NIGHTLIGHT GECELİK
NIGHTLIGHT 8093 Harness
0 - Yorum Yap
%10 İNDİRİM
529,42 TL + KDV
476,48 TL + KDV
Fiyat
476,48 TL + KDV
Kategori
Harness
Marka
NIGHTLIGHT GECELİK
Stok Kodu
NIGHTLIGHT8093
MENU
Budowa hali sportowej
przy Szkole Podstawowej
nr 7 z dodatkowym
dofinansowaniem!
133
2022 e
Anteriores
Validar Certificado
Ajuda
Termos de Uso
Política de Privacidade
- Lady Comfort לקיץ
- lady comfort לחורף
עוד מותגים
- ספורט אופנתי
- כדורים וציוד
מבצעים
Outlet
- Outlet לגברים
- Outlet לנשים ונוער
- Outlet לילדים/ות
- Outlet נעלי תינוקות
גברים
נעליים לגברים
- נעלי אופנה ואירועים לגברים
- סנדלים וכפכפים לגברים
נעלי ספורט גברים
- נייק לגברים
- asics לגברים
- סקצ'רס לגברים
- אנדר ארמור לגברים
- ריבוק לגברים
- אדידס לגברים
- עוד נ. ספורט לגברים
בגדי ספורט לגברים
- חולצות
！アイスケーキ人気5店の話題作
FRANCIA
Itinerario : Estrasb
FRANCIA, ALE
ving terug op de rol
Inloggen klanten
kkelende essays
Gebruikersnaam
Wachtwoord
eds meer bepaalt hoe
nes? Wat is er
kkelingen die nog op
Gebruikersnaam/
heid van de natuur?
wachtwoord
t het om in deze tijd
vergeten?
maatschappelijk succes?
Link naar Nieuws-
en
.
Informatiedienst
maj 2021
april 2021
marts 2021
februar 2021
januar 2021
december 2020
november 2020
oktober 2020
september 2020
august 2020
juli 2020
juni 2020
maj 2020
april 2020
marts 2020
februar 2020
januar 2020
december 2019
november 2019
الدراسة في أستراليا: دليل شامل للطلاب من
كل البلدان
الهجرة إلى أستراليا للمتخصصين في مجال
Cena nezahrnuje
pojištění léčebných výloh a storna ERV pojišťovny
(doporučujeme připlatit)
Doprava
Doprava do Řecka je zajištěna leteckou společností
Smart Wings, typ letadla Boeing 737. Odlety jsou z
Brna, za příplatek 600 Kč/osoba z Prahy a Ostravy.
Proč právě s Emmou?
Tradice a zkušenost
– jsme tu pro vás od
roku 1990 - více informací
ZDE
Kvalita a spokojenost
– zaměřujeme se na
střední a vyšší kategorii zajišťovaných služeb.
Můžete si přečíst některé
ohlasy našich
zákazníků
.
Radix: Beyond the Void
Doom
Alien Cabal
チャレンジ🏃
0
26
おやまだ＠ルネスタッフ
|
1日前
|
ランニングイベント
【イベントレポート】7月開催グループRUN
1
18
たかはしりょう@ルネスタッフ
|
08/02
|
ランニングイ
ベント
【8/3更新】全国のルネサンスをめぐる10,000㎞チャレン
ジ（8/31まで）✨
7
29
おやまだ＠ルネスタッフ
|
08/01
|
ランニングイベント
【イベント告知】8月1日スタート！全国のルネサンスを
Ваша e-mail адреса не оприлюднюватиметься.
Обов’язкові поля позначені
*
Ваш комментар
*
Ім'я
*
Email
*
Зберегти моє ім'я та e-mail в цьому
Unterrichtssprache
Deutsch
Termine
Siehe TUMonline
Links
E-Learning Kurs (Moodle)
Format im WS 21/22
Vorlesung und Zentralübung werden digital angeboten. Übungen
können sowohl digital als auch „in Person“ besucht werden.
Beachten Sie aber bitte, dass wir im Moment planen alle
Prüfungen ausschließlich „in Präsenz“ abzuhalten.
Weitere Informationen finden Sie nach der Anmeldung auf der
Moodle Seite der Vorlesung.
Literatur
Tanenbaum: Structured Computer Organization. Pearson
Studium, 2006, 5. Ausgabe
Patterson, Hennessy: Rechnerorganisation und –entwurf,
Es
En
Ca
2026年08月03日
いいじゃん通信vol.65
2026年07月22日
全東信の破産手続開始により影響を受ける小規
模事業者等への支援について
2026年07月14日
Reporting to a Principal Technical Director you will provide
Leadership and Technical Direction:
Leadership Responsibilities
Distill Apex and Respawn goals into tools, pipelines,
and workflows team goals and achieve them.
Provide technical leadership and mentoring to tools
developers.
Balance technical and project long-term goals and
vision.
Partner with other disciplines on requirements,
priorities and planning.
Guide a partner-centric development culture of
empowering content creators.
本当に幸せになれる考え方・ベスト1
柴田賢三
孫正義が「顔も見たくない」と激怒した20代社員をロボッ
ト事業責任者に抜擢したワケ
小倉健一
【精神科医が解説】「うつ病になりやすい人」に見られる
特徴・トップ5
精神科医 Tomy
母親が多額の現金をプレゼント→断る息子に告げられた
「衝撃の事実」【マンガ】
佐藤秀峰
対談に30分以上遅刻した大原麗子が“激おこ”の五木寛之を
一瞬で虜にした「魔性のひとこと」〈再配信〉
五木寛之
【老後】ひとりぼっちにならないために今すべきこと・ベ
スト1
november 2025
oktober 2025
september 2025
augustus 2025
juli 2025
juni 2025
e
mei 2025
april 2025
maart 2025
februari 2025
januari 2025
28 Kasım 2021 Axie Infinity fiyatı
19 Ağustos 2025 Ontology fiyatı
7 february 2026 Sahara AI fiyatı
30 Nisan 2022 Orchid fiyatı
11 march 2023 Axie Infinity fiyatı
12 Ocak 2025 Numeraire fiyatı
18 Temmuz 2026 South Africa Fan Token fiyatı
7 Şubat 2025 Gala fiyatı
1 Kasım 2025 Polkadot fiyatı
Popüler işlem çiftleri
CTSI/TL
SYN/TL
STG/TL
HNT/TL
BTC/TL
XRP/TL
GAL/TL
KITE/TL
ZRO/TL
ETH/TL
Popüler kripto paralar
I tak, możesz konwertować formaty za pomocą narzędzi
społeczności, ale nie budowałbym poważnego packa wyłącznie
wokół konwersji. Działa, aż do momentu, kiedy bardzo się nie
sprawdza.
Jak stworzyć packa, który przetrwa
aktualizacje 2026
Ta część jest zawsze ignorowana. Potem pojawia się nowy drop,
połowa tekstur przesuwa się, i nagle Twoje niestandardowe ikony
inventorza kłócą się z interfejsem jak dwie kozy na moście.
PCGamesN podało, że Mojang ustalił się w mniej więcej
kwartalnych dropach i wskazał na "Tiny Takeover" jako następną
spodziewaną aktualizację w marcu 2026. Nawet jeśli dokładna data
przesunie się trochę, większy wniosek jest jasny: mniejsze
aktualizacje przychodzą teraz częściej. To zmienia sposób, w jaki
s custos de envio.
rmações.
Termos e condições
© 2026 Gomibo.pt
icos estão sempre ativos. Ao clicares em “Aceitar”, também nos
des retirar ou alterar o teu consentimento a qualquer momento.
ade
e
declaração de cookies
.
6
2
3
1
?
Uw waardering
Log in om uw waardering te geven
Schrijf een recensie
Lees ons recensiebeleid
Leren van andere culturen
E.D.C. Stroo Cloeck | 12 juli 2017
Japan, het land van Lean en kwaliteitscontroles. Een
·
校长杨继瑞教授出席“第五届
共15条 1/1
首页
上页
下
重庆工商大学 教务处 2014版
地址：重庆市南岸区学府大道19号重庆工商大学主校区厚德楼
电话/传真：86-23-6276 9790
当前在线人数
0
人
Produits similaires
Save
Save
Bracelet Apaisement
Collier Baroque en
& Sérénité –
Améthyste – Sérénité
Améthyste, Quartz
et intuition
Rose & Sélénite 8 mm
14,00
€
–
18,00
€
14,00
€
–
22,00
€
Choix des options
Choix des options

▶ TASK:
In the entries above, find each line with the word "Doprava" and return it.

▶ ANSWER TO THE EXERCISE:
Doprava
Doprava do Řecka je zajištěna leteckou společností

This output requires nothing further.